If her condition worsens, not only will he need more money to pay for her treatment, he will also have to take over as the family’s breadwinner.

Paula, another doctor at AEFUTHA, says the increase in commodity prices and general scarcity due to the pandemic has put them in even greater hardship. She had also resigned from a different facility before joining the teaching hospital. “Imagine the joy in my heart and that of my family members when I got this offer,” she says.

Months down the line, she has only been able to survive thanks to loans from friends and families.

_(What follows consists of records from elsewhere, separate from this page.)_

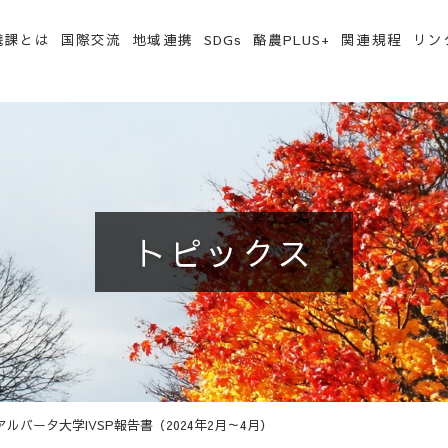
携課とは
国際交流
地域連携
SDGs
酪農PLUS+
関連規程
リン
トピックス
アルバータ大学IVSP報告書（2024年2月～4月）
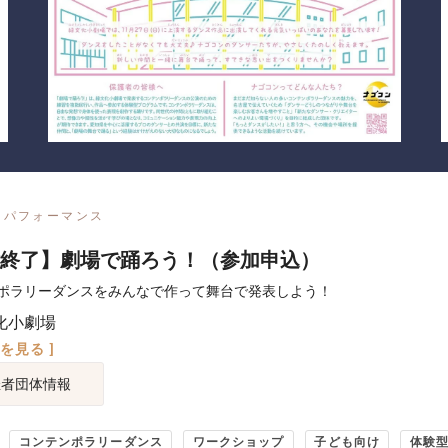
パフォーマンス
終了】劇場で踊ろう！（参加申込）
ポラリーダンスをみんなで作って舞台で発表しよう！
化小劇場
図を見る ]
催者団体情報
コンテンポラリーダンス
ワークショップ
子ども向け
体験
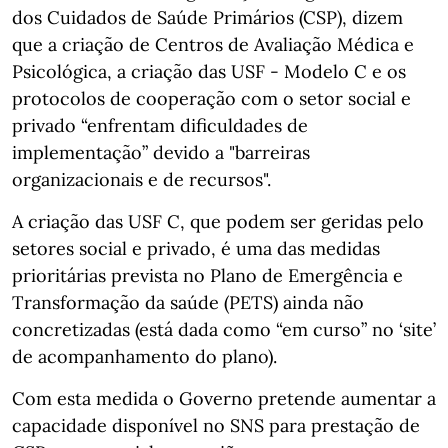
dos Cuidados de Saúde Primários (CSP), dizem
que a criação de Centros de Avaliação Médica e
Psicológica, a criação das USF - Modelo C e os
protocolos de cooperação com o setor social e
privado “enfrentam dificuldades de
implementação” devido a "barreiras
organizacionais e de recursos".
A criação das USF C, que podem ser geridas pelo
setores social e privado, é uma das medidas
prioritárias prevista no Plano de Emergência e
Transformação da saúde (PETS) ainda não
concretizadas (está dada como “em curso” no ‘site’
de acompanhamento do plano).
Com esta medida o Governo pretende aumentar a
capacidade disponível no SNS para prestação de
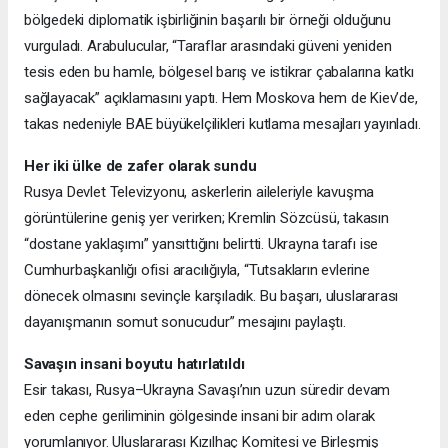
bölgedeki diplomatik işbirliğinin başarılı bir örneği olduğunu
vurguladı. Arabulucular, “Taraflar arasındaki güveni yeniden
tesis eden bu hamle, bölgesel barış ve istikrar çabalarına katkı
sağlayacak” açıklamasını yaptı. Hem Moskova hem de Kiev’de,
takas nedeniyle BAE büyükelçilikleri kutlama mesajları yayınladı.
Her iki ülke de zafer olarak sundu
Rusya Devlet Televizyonu, askerlerin aileleriyle kavuşma
görüntülerine geniş yer verirken; Kremlin Sözcüsü, takasın
“dostane yaklaşımı” yansıttığını belirtti. Ukrayna tarafı ise
Cumhurbaşkanlığı ofisi aracılığıyla, “Tutsakların evlerine
dönecek olmasını sevinçle karşıladık. Bu başarı, uluslararası
dayanışmanın somut sonucudur” mesajını paylaştı.
Savaşın insani boyutu hatırlatıldı
Esir takası, Rusya–Ukrayna Savaşı’nın uzun süredir devam
eden cephe geriliminin gölgesinde insani bir adım olarak
yorumlanıyor. Uluslararası Kızılhaç Komitesi ve Birleşmiş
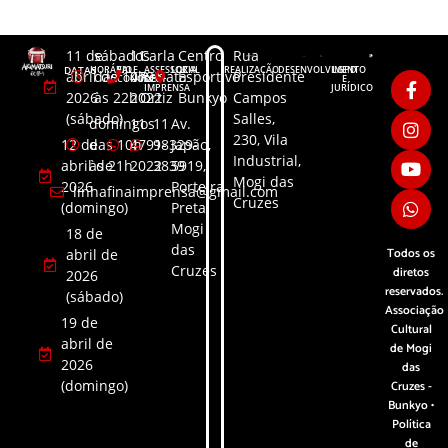
11 de
sábados
11
Carla
Centro
Rua
DATAS
HORÁRIO
FALE
ASSESSORIA
LOCAL
REALIZAÇÃO
DESENVOLVIMENTO
LGPD
abril de
das 10h
4791-
Renata
Esportivo
Presidente
CONOSCO
DE
E
IMPRENSA
JURÍDICO
2026
às 22h
2022
Ortiz
Bunkyo
Campos
(sábado)
Salles,
domingos
11
11
Av.
230, Vila
12 de
das 10h
4791-
98329-
Japão,
Industrial,
abril de
às 21h
2022
3839​
5919,
Mogi das
2026
Porteira
linhafinaimprensa@gmail.com
Cruzes
(domingo)
Preta,
Mogi
18 de
das
Todos os
abril de
Cruzes
diretos
2026
reservados.
(sábado)
Associação
19 de
Cultural
abril de
de Mogi
2026
das
(domingo)
Cruzes -
Bunkyo •
Política
de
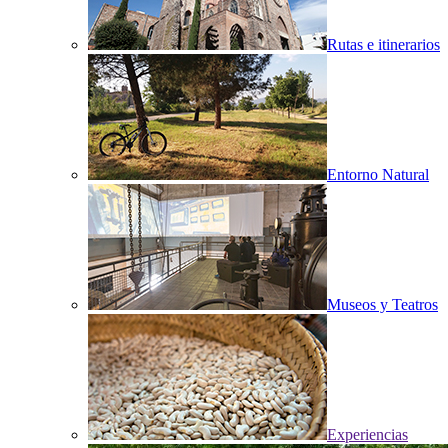
Rutas e itinerarios
Entorno Natural
Museos y Teatros
Experiencias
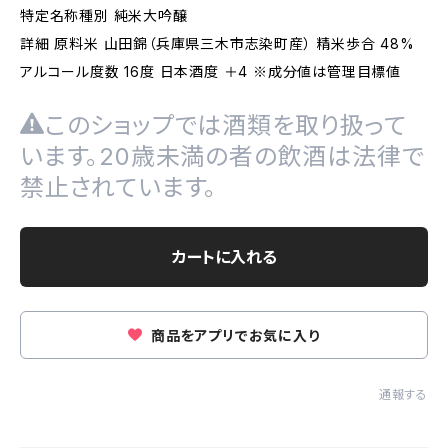
特定名称種別 純米大吟醸
詳細 原料米 山田錦（兵庫県三木市志染町産） 精米歩合 48%
アルコール度数 16度 日本酒度 ＋4 ※成分値は管理目標値
このショップでは酒類を取り扱って
います。20歳未満の者の飲酒は法律で
禁止されています。
カートに入れる
商品をアプリでお気に入り
通報する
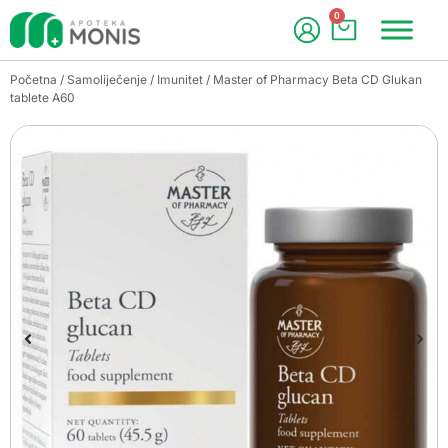
0
Početna
/
Samoliječenje
/
Imunitet
/ Master of Pharmacy Beta CD Glukan
tablete A60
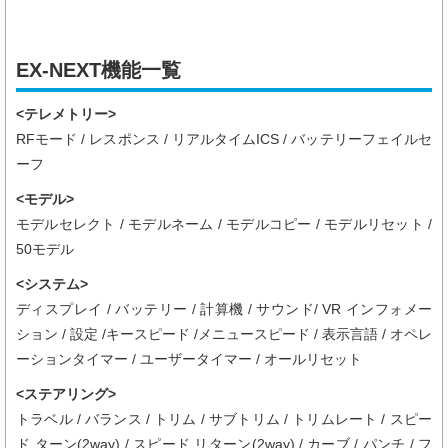
EX-NEXT機能一覧
<テレメトリー>
RFモード / レスポンス / リアルタイムICS / バッテリーフェイルセ
ーフ
<モデル>
モデルセレクト / モデルネーム / モデルコピー / モデルリセット /
50モデル
<システム>
ディスプレイ / バッテリー / 計算機 / サウンド/ VR インフォメー
ション / 設定 /キースピード /メニュースピード / 表示言語 / オペレ
ーションタイマー / ユーザータイマー / オールリセット
<ステアリング>
トラベル / バランス / トリム / サブトリム / トリムレート / スピー
ド ターン(2way) / スピード リターン(2way) / カーブ / パンチ / フ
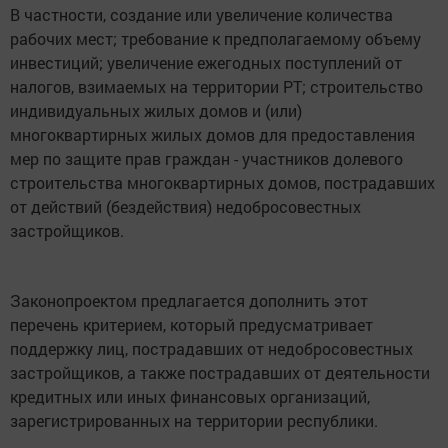
В частности, создание или увеличение количества
рабочих мест; требование к предполагаемому объему
инвестиций; увеличение ежегодных поступлений от
налогов, взимаемых на территории РТ; строительство
индивидуальных жилых домов и (или)
многоквартирных жилых домов для предоставления
мер по защите прав граждан - участников долевого
строительства многоквартирных домов, пострадавших
от действий (бездействия) недобросовестных
застройщиков.
Законопроектом предлагается дополнить этот
перечень критерием, который предусматривает
поддержку лиц, пострадавших от недобросовестных
застройщиков, а также пострадавших от деятельности
кредитных или иных финансовых организаций,
зарегистрированных на территории республики.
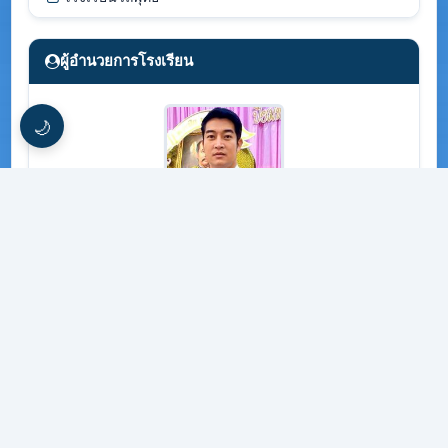
ผู้อำนวยการโรงเรียน
🌙
นายคณัสพันธ์ พระพรเพ็ญ
แนะนำบุคลากร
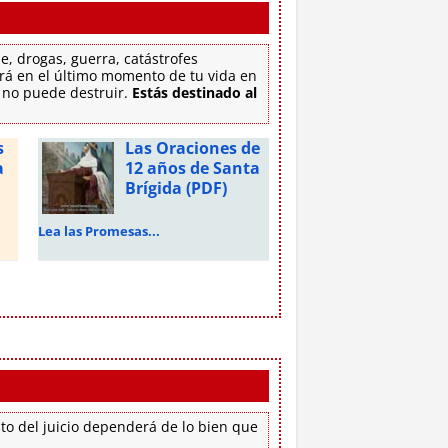
e, drogas, guerra, catástrofes
tirá en el último momento de tu vida en
e no puede destruir.
Estás destinado al
s
Las Oraciones de
a
12 años de Santa
Brígida (PDF)
Lea las Promesas...
to del juicio dependerá de lo bien que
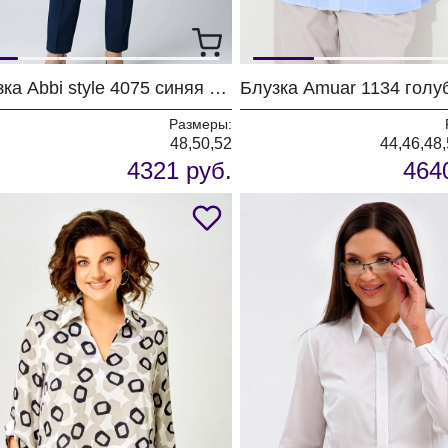
Блузка Abbi style 4075 синяя акварель
Блузка Amuar 1134 голу
Размеры:
48,50,52
44,46,48,
4321 руб.
464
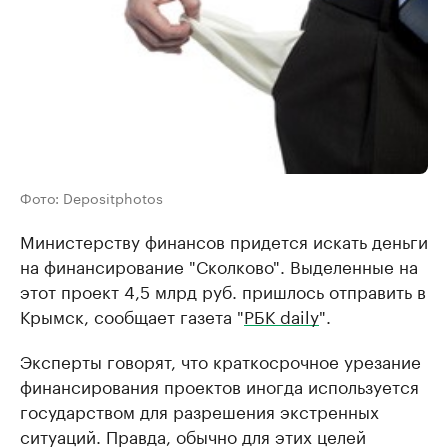
Фото: Depositphotos
Министерству финансов придется искать деньги
на финансирование "Сколково". Выделенные на
этот проект 4,5 млрд руб. пришлось отправить в
Крымск, сообщает газета "
РБК daily
".
Эксперты говорят, что краткосрочное урезание
финансирования проектов иногда используется
государством для разрешения экстренных
ситуаций. Правда, обычно для этих целей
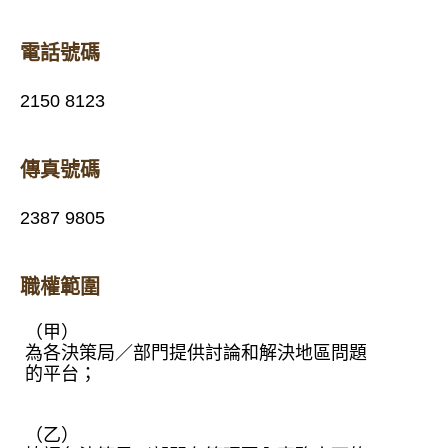
電話號碼
2150 8123
傳真號碼
2387 9805
職權範圍
（甲）
為各決策局／部門提供討論和解決地區問題
的平台；
（乙）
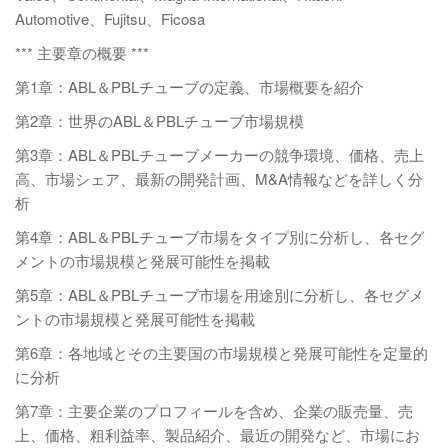
Automotive、Fujitsu、Ficosa
*** 主要章の概要 ***
第1章：ABL＆PBLチューブの定義、市場概要を紹介
第2章：世界のABL＆PBLチューブ市場規模
第3章：ABL＆PBLチューブメーカーの競争環境、価格、売上
高、市場シェア、最新の開発計画、M&A情報などを詳しく分
析
第4章：ABL＆PBLチューブ市場をタイプ別に分析し、各セグ
メントの市場規模と発展可能性を掲載
第5章：ABL＆PBLチューブ市場を用途別に分析し、各セグメ
ントの市場規模と発展可能性を掲載
第6章：各地域とその主要国の市場規模と発展可能性を定量的
に分析
第7章：主要企業のプロフィールを含め、企業の販売量、売
上、価格、粗利益率、製品紹介、最近の開発など、市場にお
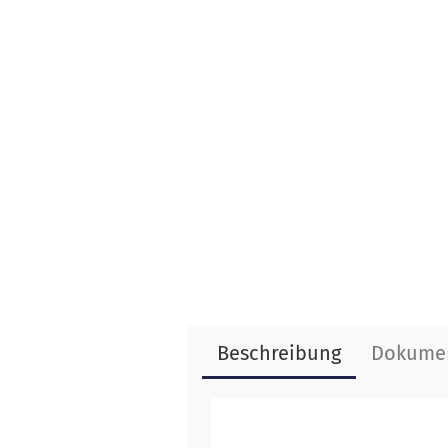
Beschreibung
Dokume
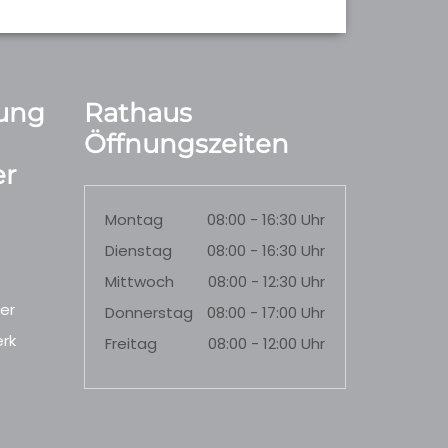
ung
Rathaus
Öffnungszeiten
r
Montag
08:00 - 16:30 Uhr
Dienstag
08:00 - 16:30 Uhr
Mittwoch
08:00 - 12:30 Uhr
er
Donnerstag
08:00 - 17:00 Uhr
rk
Freitag
08:00 - 12:00 Uhr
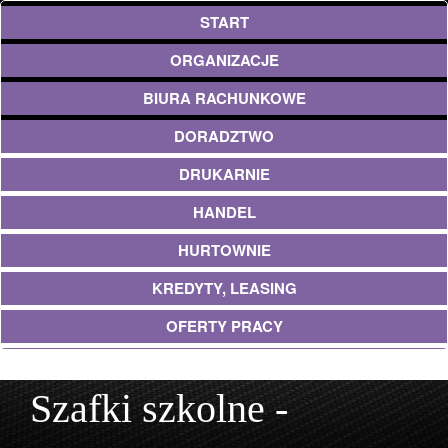
START
ORGANIZACJE
BIURA RACHUNKOWE
DORADZTWO
DRUKARNIE
HANDEL
HURTOWNIE
KREDYTY, LEASING
OFERTY PRACY
UBEZPIECZENIA
Szafki szkolne -
EKOLOGIA
ARCHITEKTURA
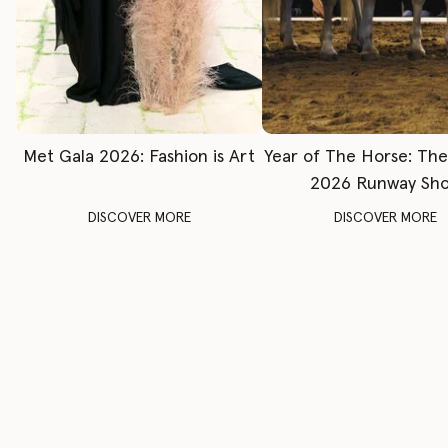
Met Gala 2026: Fashion is Art
Year of The Horse: Th
2026 Runway Sh
DISCOVER MORE
DISCOVER MORE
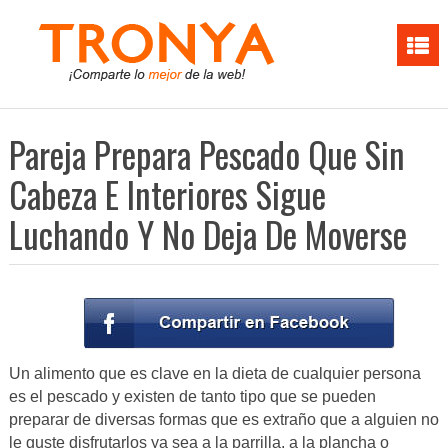
Pareja Prepara Pescado Que Sin
Cabeza E Interiores Sigue
Luchando Y No Deja De Moverse
Un alimento que es clave en la dieta de cualquier persona
es el pescado y existen de tanto tipo que se pueden
preparar de diversas formas que es extraño que a alguien no
le guste disfrutarlos ya sea a la parrilla, a la plancha o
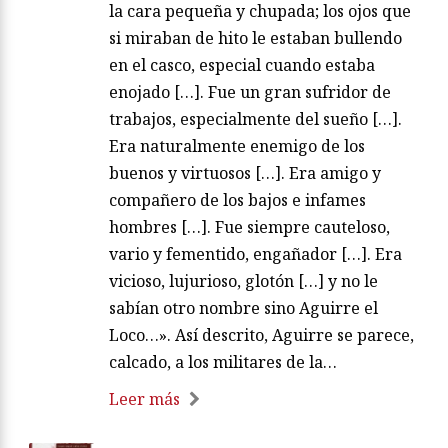
la cara pequeña y chupada; los ojos que
si miraban de hito le estaban bullendo
en el casco, especial cuando estaba
enojado […]. Fue un gran sufridor de
trabajos, especialmente del sueño […].
Era naturalmente enemigo de los
buenos y virtuosos […]. Era amigo y
compañero de los bajos e infames
hombres […]. Fue siempre cauteloso,
vario y fementido, engañador […]. Era
vicioso, lujurioso, glotón […] y no le
sabían otro nombre sino Aguirre el
Loco…». Así descrito, Aguirre se parece,
calcado, a los militares de la…
Leer más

Other doctors with similar complaints often add that general economic hardship has reduced the goodwill they have enjoyed from others in the past. Add to that, many of their friends now tell them they are not creditworthy.

“I have exhausted all I have,” Paula says. “I am eating from hand to mouth, borrowing from every Tom, Dick, and Harry to sustain a livelihood. Even the borrowing is not so easy because nobody wants to give their money out.”

“Some of us who are catering for our parents and siblings are tired of giving the excuse that we’ve not been paid. The agony I am passing through, the tears and regrets are beyond comparison. You are a doctor, yet you can’t take care of yourself.”

She adds that her experiences have made her realise there is nothing worse than being broke and without hope.